228 - Impact of Radiotherapy Site, Modality, and Dose on Subsequent Clonal Hematopoiesis
Presenter(s)
A. G. Goglia1, G. R. Mustion2, L. A. Modlin1, R. L. Levine3, K. Bolton2, and L. Z. Braunstein1; 1Department of Radiation Oncology, Memorial Sloan Kettering Cancer Center, New York, NY, 2Division of Oncology, Department of Medicine, Washington University School of Medicine, St. Louis, MO, 3Human Oncology and Pathogenesis Program, Memorial Sloan Kettering Cancer Center, New York, NY
Purpose/Objective(s): Clonal hematopoiesis (CH) is the premalignant clonal outgrowth of blood stem and progenitor cells harboring somatic mutations, and carries an increased risk of leukemia and all-cause mortality. Exposure to radiotherapy (RT) can promote expansion of CH clones, particularly those carrying mutations in DNA damage response (DDR) genes like TP53. Notably, TP53-mutant CH is the most common precursor to therapy-related myeloid neoplasms (tMN) and understanding how RT impacts CH can provide insights into its relationship with tMN risk. However, RT is not a uniform treatment and can be delivered with variable doses and techniques to distinct anatomic compartments. It remains unknown how these parameters affect CH and subsequent risk of tMN.
Materials/Methods: We identified CH among patients who underwent targeted, deep-coverage sequencing from paired blood and tumor samples (MSK IMPACT). CH was defined as a somatic putative-driver mutation with a minimum variant allele frequency of 2%. CH mutations in the DDR genes TP53, PPM1D, ATM, and CHEK2 were defined as DDR-CH. Equivalent radiation dose in 2 Gy fractions (EQD2) was calculated with an a/ß of 3 for late effects. We used logistic regression adjusted for age, race, time from diagnosis to blood draw, smoking status, and chemotherapy class to test for association between RT parameters and CH.
Results: We identified 2,195 patients who previously received RT, encompassing 57 primary tumor histologies. After RT, 22% had =1 CH mutation (n=486) and 6.4% had =1 DDR-CH mutation (n=140). EQD2 was associated with the presence of CH across all samples (OR=1.3 per 10Gy; p=1.2×10-5), with a stronger association for DDR-CH (OR=1.5; p=6×10-6) than non-DDR-CH (OR=1.2; p=1.4×10-2). We found no association between RT modality and either CH overall or DDR-CH. We then quantified EQD2 within irradiated anatomic sites and identified site-dependent differences in the strength of association between RT and DDR-CH. Total dose to the head and neck (OR=2.2; p=9×10-3), pelvis (OR=2.2; p=5×10-2), brain (OR=1.7; p=2×10-2), and thorax (OR=1.5; p=3×10-2) was significantly associated with DDR-CH.

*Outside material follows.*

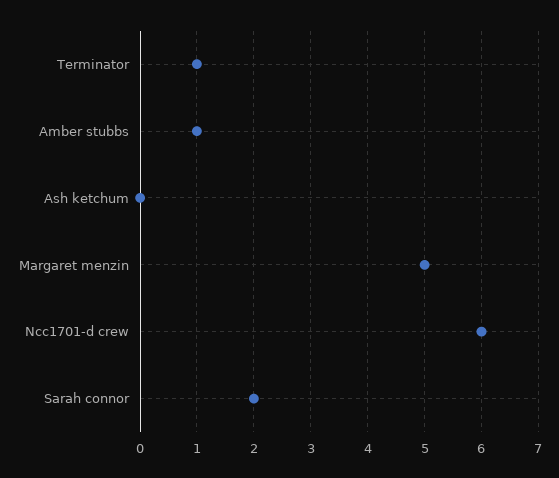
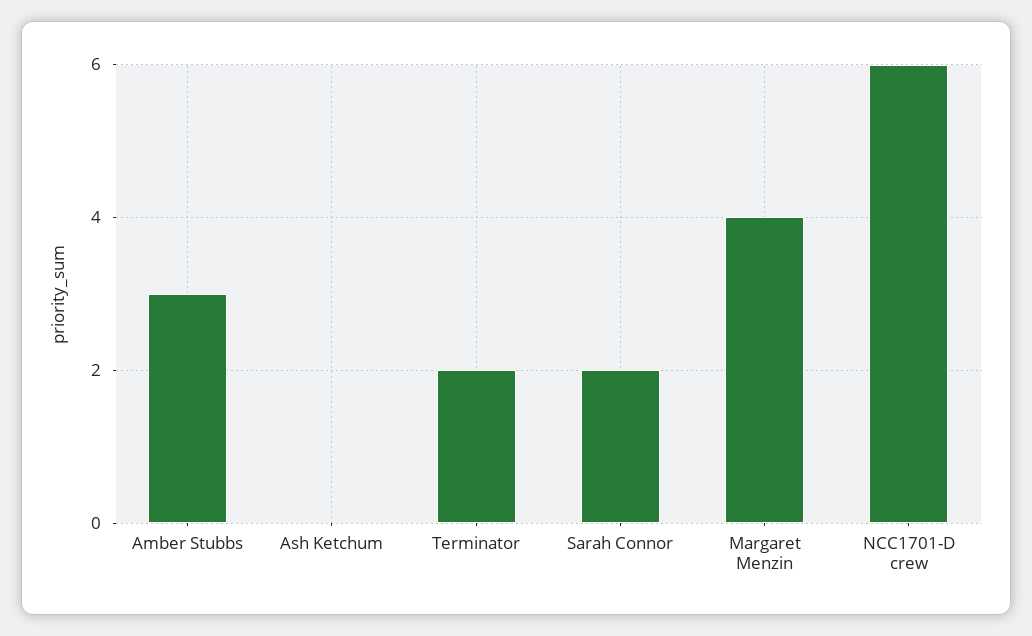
Terminator: 1 -> 2
Amber stubbs: 1 -> 3
Margaret menzin: 5 -> 4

Conclusion: RT late effects are defined largely by the site treated and the dose/fractionation delivered. While RT has been linked to risk of CH, this is the first study to assess this risk with respect to technique, dose, and site. The four anatomic sites associated here with DDR-CH account for 60-70% of adult bone marrow, suggesting that CH risk may depend on total marrow dose and not secondary systemic effects. RT modality was not associated with CH, allaying concerns regarding low-dose exposure from IMRT. Our findings carry implications for informed decision-making in several malignancies with frequent long-term survivorship following RT (e.g., breast, prostate, head and neck). Future work to characterize the relationship between RT, CH evolution, and progression to tMN is needed to evaluate the potential of CH screening to identify those at high risk of RT-related CH and tMN.